Introducing the brain: protecting memories of learned info (Introduction)

by David Turell @, Tuesday, February 11, 2020, 14:35 (1745 days ago) @ dhw

QUOTES: "Scientists have known for decades that learning depends initially on the brain's ability to rewire itself by forming new connections between neurons. These new studies represent growing evidence that myelin's ability to reinforce and maintain these new connections may determine what makes certain memories stick."

"'We are now seeing that the process of oligodendrocyte generation and myelination can be quite dynamic in the normal adult brain. It's a form of plasticity that responds to experience and that causes long-lasting changes. This is a very recent concept that we are in the early days of exploring.'"

DAVID: Note the last quote which indicates how quickly the brain protects its new learning. The brain is carefully designed in its plasticity and in its methods of protecting memories which help all animals learn to live safely.

dhw: I hope you will note both quotes, which could hardly make it clearer that changes to the brain take place as a RESPONSE to new experiences (think of the illiterate women, the taxi-drivers and musicians), not in anticipation of them. You yourself have pointed out that they may even result in expansion of certain sections. There is no reason to assume that this process had to be reversed in the pre-human brain, with expansion preceding new experiences!

Of course the brain works this way after it was created this large and this complex and with itsd plasticity mechanism.
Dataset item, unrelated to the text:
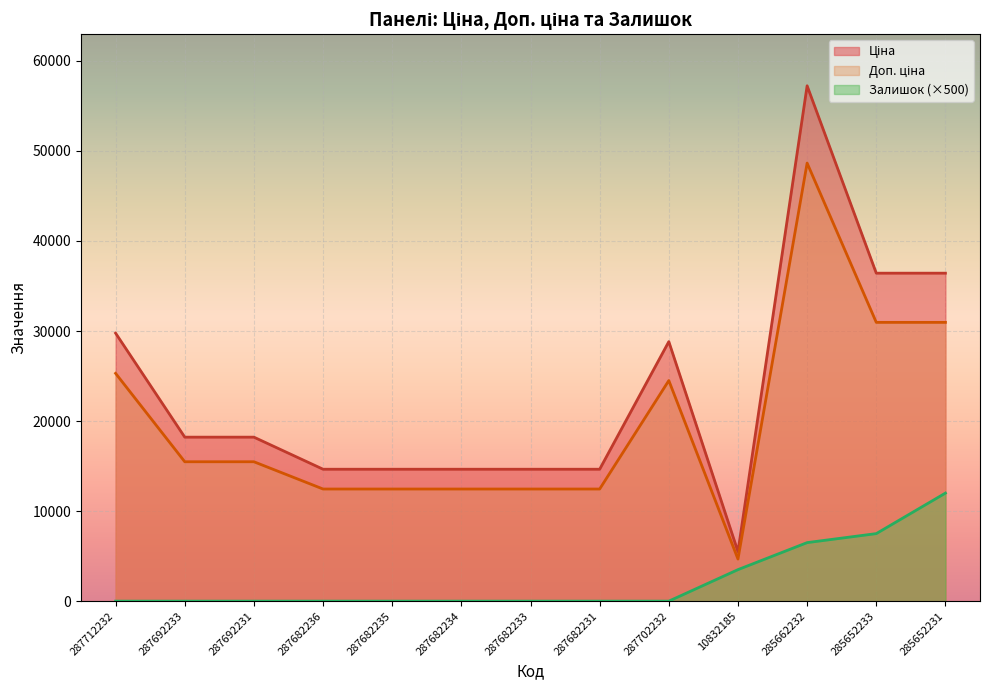

Reading left to right, extract all data points from this chart.

Ціна: 29761.5	18212.0	18212.0	14649.6	14649.6	14649.6	14649.6	14649.6	28821.8	5497.3	57235.5	36424.0	36424.0
Доп. ціна: 25297.3	15480.2	15480.2	12452.2	12452.2	12452.2	12452.2	12452.2	24498.5	4672.7	48650.2	30960.4	30960.4
Залишок: 0.0	0.0	0.0	0.0	0.0	0.0	0.0	0.0	0.0	3500.0	6500.0	7500.0	12000.0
As such a specialized organ, it is not logical to extrapolate to claim the mechanisms of actual evolution work this way. This is carefully designed.


XXX


QUOTE: His model showed that layer one neurons behaved in a similar way: A little top-down activation wakes them up so they are more responsive to sensory inputs, but too much activation makes the circuit freeze and ignore incoming information."

DAVID: An obviously needed control system, designed to avoid confusing overstimulation.

dhw: Yes indeed, cells respond to sensory inputs and make their decisions accordingly.